There’s a house down the street that I have been in love for years, a classic farmhouse perfectly located and so beautifully preserved that I’ve really been a secret admirer since the first time that I saw it.
It’s a simple home with good and truthful lines. The landscaping once upon a time was easy also: a lilac bush and a redbud and many rhododendrons flanked the front door from richly curved beds full of vinca and pachysandra. A hedge of forsythia lined the driveway, and in the side garden there was a huge bed of peonies surrounded by additional traditional perennials. There was a large vegetable garden. A white fence ran the period of the house, and facing the home it had been surrounded by daffodils in spring and daylilies during the summer.
Everything was just right and thoroughly preserved, and it was homey and beautiful and I loved it so much, and after that it had been marketed.
Given the opportunity I’d absolutely stem all of the homes shown below. Until then I’ll settle for drooling over them on .
Eric H. Gjerde AIA
The home went on the market a few months after our home was destroyed by fire, and it was within our price range. If we hadn’t already signed with a builder, I’d have been quite curious, but as it was I needed to shrug and say, “It was not meant to be.”
After it was marketed (well within our price range — regret! sorrow!) I kept a close, loving, beady eye on my own precious. The new owners’ first spring in the home, I was on an exercise program that took me to walk by it twice a day, almost every day, so that I had ample opportunity to detect any changes.
Early every spring the previous owners had always hired a few college guys do a comprehensive cleanup: beds cleaned out and mulched, trees pruned, shrubs trimmed and the lawn raked within a inch of its life and mowed.
The lack of a huge spring cleanup was my first cause for alarm. Next, holes started to appear from the lawn of the side yard. This yard was little and melted into the forests, so I could not picture what they were doing. All too soon it became horribly obvious: They were installing a chain link fence! It made no sense and was an aesthetic attack. Because of the yard’s topography, the fence seemed to float across the lawn. Still another week of walking showed a new glass door (very well installed) instead of a window, and the next week 2 dogs barking and running the length of it explained everything.
The puppy lover in me totally understood and forgave, but the secret admirer-stalker-lunatic stood by my initail evaluation: It was an abomination. I may be fussy and fanatical, but I try to be fair, so that I held out hope: Perhaps they’d plant something to soften or obscure the fence. It had been in part bordering on profound shade that would need to be taken into consideration. I thought that a row of hydrangeas or viburnums would do well.
Gast Architects
1 walk I noticed a variety of baskets assembled on the side porch. I could not find everything, but things didn’t seem good. Another walk they have been lined up from the fence: many ornamental grasses, some tiny arborvitae and some little shrubs that looked just like burning bush.

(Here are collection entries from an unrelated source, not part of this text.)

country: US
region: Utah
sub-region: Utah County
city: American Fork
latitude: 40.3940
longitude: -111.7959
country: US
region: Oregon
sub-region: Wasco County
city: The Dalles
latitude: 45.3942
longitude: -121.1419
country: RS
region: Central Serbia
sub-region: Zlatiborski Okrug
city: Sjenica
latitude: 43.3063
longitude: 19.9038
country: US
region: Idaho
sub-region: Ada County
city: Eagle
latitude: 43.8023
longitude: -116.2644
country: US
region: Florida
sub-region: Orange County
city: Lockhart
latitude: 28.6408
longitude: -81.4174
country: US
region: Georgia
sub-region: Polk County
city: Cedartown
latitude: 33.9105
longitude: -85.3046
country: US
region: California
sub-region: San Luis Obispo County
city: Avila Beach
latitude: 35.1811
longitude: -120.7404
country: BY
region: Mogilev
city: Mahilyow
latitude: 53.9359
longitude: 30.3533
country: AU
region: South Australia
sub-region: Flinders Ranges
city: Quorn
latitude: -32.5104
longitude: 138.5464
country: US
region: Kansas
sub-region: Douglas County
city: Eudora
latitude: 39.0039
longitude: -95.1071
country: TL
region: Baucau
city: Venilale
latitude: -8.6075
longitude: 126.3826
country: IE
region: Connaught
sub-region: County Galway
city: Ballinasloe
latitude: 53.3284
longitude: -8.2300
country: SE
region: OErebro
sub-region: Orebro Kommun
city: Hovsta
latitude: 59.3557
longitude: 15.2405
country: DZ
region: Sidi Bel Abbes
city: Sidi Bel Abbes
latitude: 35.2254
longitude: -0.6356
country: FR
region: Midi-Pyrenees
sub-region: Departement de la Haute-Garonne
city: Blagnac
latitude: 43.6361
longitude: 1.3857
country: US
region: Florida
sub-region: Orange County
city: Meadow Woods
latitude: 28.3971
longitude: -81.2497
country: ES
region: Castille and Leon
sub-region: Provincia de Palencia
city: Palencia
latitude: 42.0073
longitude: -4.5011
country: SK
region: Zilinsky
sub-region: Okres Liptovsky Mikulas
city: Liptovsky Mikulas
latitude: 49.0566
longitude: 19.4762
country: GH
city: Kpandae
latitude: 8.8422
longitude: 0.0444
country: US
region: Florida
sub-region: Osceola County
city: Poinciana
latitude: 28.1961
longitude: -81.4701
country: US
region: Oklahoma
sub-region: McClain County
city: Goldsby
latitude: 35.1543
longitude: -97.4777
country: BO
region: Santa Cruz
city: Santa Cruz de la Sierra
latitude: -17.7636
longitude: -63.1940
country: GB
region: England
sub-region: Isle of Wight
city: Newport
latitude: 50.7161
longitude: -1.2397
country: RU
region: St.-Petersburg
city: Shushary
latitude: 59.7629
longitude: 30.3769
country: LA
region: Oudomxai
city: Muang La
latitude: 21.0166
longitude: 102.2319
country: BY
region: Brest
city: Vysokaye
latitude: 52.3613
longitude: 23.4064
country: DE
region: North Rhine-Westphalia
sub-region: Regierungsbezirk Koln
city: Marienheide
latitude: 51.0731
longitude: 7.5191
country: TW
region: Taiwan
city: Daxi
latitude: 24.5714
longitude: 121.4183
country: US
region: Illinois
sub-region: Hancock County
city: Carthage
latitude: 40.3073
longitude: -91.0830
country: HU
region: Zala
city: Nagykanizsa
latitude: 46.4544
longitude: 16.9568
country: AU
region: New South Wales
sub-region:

The fence was a scar on that lovely lawn, and I thought there was only room for advancement, but I thought wrong. The grasses and shrubs were planted tightly together, two by two, and instead of softening, they emphasized the disfigurement; the eye was drawn inexorably to it.
Well, mine was.
I don’t understand when it occurred to me I’ve a difficulty — definitely far too long. My husband, Paul, walked a fantastic piece and was privy to my whispered criticisms. The year before, I’d given up random and talked negativity (“Can you find the colour of that home? What were they thinking!”) , but I made an exception with this particular and dire case, and Paul sensibly let me be. I think he knew I had been working out some of the pain that stayed from getting our house set on fire, as well as the overwhelming anxiety from building a new home under great duress. I believed I’d spent too much cash and made so many mistakes. If only we’d been able to purchase this house, that I would have claimed it properly.
I finely started to hear my horrible criticisms and, at the same time, started to recall all of the mistakes I made when I was learning to backyard. And frankly, I am still learning; I’ll constantly be making new mistakes. Here is what: The home is still beautiful and — oh — it’s not mine.
I stopped my commentary. For many months I didn’t say anything at all, and then 1 day as we were passing, something occurred to me. I told Paul, “No matter how hard we tried, we never would have kept it as thoroughly as the previous owners. I guess it’s a relief to not be those ‘letting it go.'” It had been let go might be debated, but Paul and I knew I’d turned a corner.
I know I am not the only one who’s crushes on and stalks other people’s homes in person. ‘s own Becky Harris resides near this attractiveness and admired it in a post on the internet, and through that fulfilled the operator!
Eric H. Gjerde AIA
And I am probably not the only one who’s affronted if a much-admired home changes hands and the new owners do not seem to understand the sacred vow they’ve taken therein.
I am back to my normal walking, and I am pleased to report the new owners are working hard in their massive vegetable garden and it’s looking gorgeous. Around the home the redbud, lilacs and daffodils have been invested, but the peonies are just about to bloom and the daylilies will be coming on after that. Someday if the owners are out, I’m going to stop and introduce myself and tell them I have always admired their beautiful house.